Instructions for the task
Lay out the lines of the records as a numbered list, starting at the line containing "common name: Meadow vetchling" and ending at the line containing "scientific name: Eupeodes corollae", both included, with blank lines omitted.
— BEGIN Data lines —
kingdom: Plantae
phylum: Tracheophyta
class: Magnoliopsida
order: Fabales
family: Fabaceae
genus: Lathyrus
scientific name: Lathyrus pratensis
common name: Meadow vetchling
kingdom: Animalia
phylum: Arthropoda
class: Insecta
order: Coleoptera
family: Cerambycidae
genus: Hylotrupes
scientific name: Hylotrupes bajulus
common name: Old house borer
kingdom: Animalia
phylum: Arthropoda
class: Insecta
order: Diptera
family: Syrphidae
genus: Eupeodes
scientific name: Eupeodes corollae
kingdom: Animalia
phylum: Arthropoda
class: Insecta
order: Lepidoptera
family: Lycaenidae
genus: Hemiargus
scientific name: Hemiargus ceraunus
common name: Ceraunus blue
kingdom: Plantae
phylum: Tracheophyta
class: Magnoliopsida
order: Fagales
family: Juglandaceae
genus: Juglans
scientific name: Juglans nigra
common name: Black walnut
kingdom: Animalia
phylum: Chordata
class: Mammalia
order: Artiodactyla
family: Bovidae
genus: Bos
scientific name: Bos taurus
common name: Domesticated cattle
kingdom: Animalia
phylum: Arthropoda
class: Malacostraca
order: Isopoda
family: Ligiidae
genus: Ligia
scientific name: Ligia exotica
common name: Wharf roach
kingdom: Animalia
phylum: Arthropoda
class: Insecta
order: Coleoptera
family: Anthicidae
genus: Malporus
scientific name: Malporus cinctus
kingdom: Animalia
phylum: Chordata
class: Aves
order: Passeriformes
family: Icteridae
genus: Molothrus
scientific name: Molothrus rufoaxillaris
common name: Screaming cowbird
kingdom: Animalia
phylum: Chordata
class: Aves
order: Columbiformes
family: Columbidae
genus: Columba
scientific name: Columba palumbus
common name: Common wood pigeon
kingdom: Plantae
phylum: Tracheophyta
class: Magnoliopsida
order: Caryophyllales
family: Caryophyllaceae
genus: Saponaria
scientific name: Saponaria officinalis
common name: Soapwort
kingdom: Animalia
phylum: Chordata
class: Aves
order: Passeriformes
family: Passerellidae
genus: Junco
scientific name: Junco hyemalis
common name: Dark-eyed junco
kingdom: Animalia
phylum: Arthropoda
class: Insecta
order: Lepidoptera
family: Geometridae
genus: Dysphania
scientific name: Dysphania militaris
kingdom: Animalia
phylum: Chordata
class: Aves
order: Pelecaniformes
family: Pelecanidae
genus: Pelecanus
— END Data lines —
Reply to the exercise
1. common name: Meadow vetchling
2. kingdom: Animalia
3. phylum: Arthropoda
4. class: Insecta
5. order: Coleoptera
6. family: Cerambycidae
7. genus: Hylotrupes
8. scientific name: Hylotrupes bajulus
9. common name: Old house borer
10. kingdom: Animalia
11. phylum: Arthropoda
12. class: Insecta
13. order: Diptera
14. family: Syrphidae
15. genus: Eupeodes
16. scientific name: Eupeodes corollae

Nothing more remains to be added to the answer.